The attic window of my grandfather's house in Lwów, where he and 11 other men hid. It was so crowded that they alternated standing and sleeping, like today's detained children in facilties near our southern border.
My mother at age 13 in 1938. She is standing in front of a fountain in Kraków's Planty, a park that rings the Old Town.

Eighty years ago today the Germans invaded Poland. My mother, Irena Goldberger, was a teenager in Kraków. Here is her recollection of that moment, recorded in 1987 when she was 63, by the Fortunoff Video Archive for Holocaust Testimonies at Yale University:
"I was in my bed in Kraków and suddenly there were the sounds of bombs.
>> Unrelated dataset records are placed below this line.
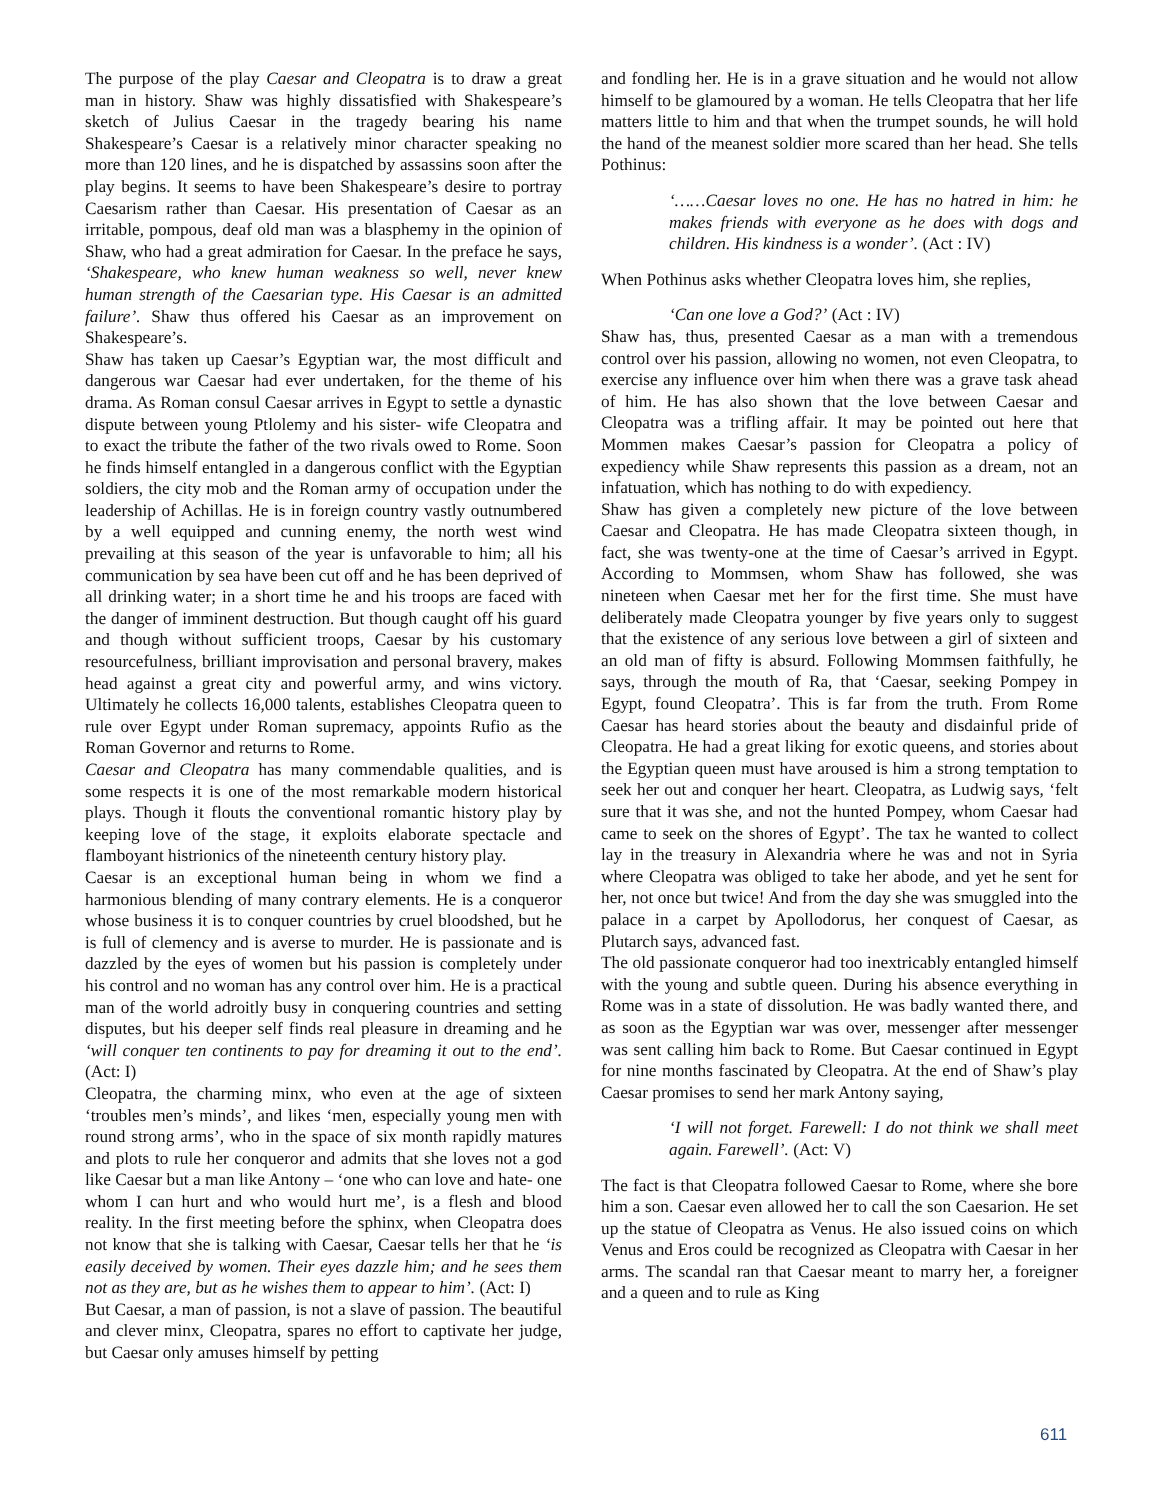The purpose of the play Caesar and Cleopatra is to draw a great man in history. Shaw was highly dissatisfied with Shakespeare’s sketch of Julius Caesar in the tragedy bearing his name Shakespeare’s Caesar is a relatively minor character speaking no more than 120 lines, and he is dispatched by assassins soon after the play begins. It seems to have been Shakespeare’s desire to portray Caesarism rather than Caesar. His presentation of Caesar as an irritable, pompous, deaf old man was a blasphemy in the opinion of Shaw, who had a great admiration for Caesar. In the preface he says, ‘Shakespeare, who knew human weakness so well, never knew human strength of the Caesarian type. His Caesar is an admitted failure’. Shaw thus offered his Caesar as an improvement on Shakespeare’s.
Shaw has taken up Caesar’s Egyptian war, the most difficult and dangerous war Caesar had ever undertaken, for the theme of his drama. As Roman consul Caesar arrives in Egypt to settle a dynastic dispute between young Ptlolemy and his sister- wife Cleopatra and to exact the tribute the father of the two rivals owed to Rome. Soon he finds himself entangled in a dangerous conflict with the Egyptian soldiers, the city mob and the Roman army of occupation under the leadership of Achillas. He is in foreign country vastly outnumbered by a well equipped and cunning enemy, the north west wind prevailing at this season of the year is unfavorable to him; all his communication by sea have been cut off and he has been deprived of all drinking water; in a short time he and his troops are faced with the danger of imminent destruction. But though caught off his guard and though without sufficient troops, Caesar by his customary resourcefulness, brilliant improvisation and personal bravery, makes head against a great city and powerful army, and wins victory. Ultimately he collects 16,000 talents, establishes Cleopatra queen to rule over Egypt under Roman supremacy, appoints Rufio as the Roman Governor and returns to Rome.
Caesar and Cleopatra has many commendable qualities, and is some respects it is one of the most remarkable modern historical plays. Though it flouts the conventional romantic history play by keeping love of the stage, it exploits elaborate spectacle and flamboyant histrionics of the nineteenth century history play.
Caesar is an exceptional human being in whom we find a harmonious blending of many contrary elements. He is a conqueror whose business it is to conquer countries by cruel bloodshed, but he is full of clemency and is averse to murder. He is passionate and is dazzled by the eyes of women but his passion is completely under his control and no woman has any control over him. He is a practical man of the world adroitly busy in conquering countries and setting disputes, but his deeper self finds real pleasure in dreaming and he ‘will conquer ten continents to pay for dreaming it out to the end’. (Act: I)
Cleopatra, the charming minx, who even at the age of sixteen ‘troubles men’s minds’, and likes ‘men, especially young men with round strong arms’, who in the space of six month rapidly matures and plots to rule her conqueror and admits that she loves not a god like Caesar but a man like Antony – ‘one who can love and hate- one whom I can hurt and who would hurt me’, is a flesh and blood reality. In the first meeting before the sphinx, when Cleopatra does not know that she is talking with Caesar, Caesar tells her that he ‘is easily deceived by women. Their eyes dazzle him; and he sees them not as they are, but as he wishes them to appear to him’. (Act: I)
But Caesar, a man of passion, is not a slave of passion. The beautiful and clever minx, Cleopatra, spares no effort to captivate her judge, but Caesar only amuses himself by petting
and fondling her. He is in a grave situation and he would not allow himself to be glamoured by a woman. He tells Cleopatra that her life matters little to him and that when the trumpet sounds, he will hold the hand of the meanest soldier more scared than her head. She tells Pothinus:
‘……Caesar loves no one. He has no hatred in him: he makes friends with everyone as he does with dogs and children. His kindness is a wonder’. (Act : IV)
When Pothinus asks whether Cleopatra loves him, she replies,
‘Can one love a God?’ (Act : IV)
Shaw has, thus, presented Caesar as a man with a tremendous control over his passion, allowing no women, not even Cleopatra, to exercise any influence over him when there was a grave task ahead of him. He has also shown that the love between Caesar and Cleopatra was a trifling affair. It may be pointed out here that Mommen makes Caesar’s passion for Cleopatra a policy of expediency while Shaw represents this passion as a dream, not an infatuation, which has nothing to do with expediency.
Shaw has given a completely new picture of the love between Caesar and Cleopatra. He has made Cleopatra sixteen though, in fact, she was twenty-one at the time of Caesar’s arrived in Egypt. According to Mommsen, whom Shaw has followed, she was nineteen when Caesar met her for the first time. She must have deliberately made Cleopatra younger by five years only to suggest that the existence of any serious love between a girl of sixteen and an old man of fifty is absurd. Following Mommsen faithfully, he says, through the mouth of Ra, that ‘Caesar, seeking Pompey in Egypt, found Cleopatra’. This is far from the truth. From Rome Caesar has heard stories about the beauty and disdainful pride of Cleopatra. He had a great liking for exotic queens, and stories about the Egyptian queen must have aroused is him a strong temptation to seek her out and conquer her heart. Cleopatra, as Ludwig says, ‘felt sure that it was she, and not the hunted Pompey, whom Caesar had came to seek on the shores of Egypt’. The tax he wanted to collect lay in the treasury in Alexandria where he was and not in Syria where Cleopatra was obliged to take her abode, and yet he sent for her, not once but twice! And from the day she was smuggled into the palace in a carpet by Apollodorus, her conquest of Caesar, as Plutarch says, advanced fast.
The old passionate conqueror had too inextricably entangled himself with the young and subtle queen. During his absence everything in Rome was in a state of dissolution. He was badly wanted there, and as soon as the Egyptian war was over, messenger after messenger was sent calling him back to Rome. But Caesar continued in Egypt for nine months fascinated by Cleopatra. At the end of Shaw’s play Caesar promises to send her mark Antony saying,
‘I will not forget. Farewell: I do not think we shall meet again. Farewell’. (Act: V)
The fact is that Cleopatra followed Caesar to Rome, where she bore him a son. Caesar even allowed her to call the son Caesarion. He set up the statue of Cleopatra as Venus. He also issued coins on which Venus and Eros could be recognized as Cleopatra with Caesar in her arms. The scandal ran that Caesar meant to marry her, a foreigner and a queen and to rule as King
611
That was at dawn.
"My father was a military man during the WW I and a hero and while the radio said those were maneuvers, he said, 'Oh no, those are German planes and the war is––it's outbreak of war.' We had mobilization few days before. And around the 20th of August, my mother came back from the mountains and did not allow me to go visit my friend to her estate in Silesia, which is further west from Kraków, because she said, 'On the boundary there are German soldiers with swastikas all over. The war is impending.'
"I remember out of the corner of my eye to see a plane diving in and I heard the shots. At the time, the biggest fear was that of the poisonous gas, which in retrospect seems absolutely ludicrous.
"We left Kraków three days later, with my parents, my father's two sisters and my uncles. My mother's sister and another aunt left few days before that to the center of Poland, which they thought would be safer.
"We had knapsacks. We closed the doors. My father said, 'We will take the silver.' So we took the silver. I had a sense of adventure. I was 14-and-a-half years old…"

I do not know how my father remembered that day. He was in Mexico, unable to communicate with his parents and younger brother, who were in Lwów, Poland.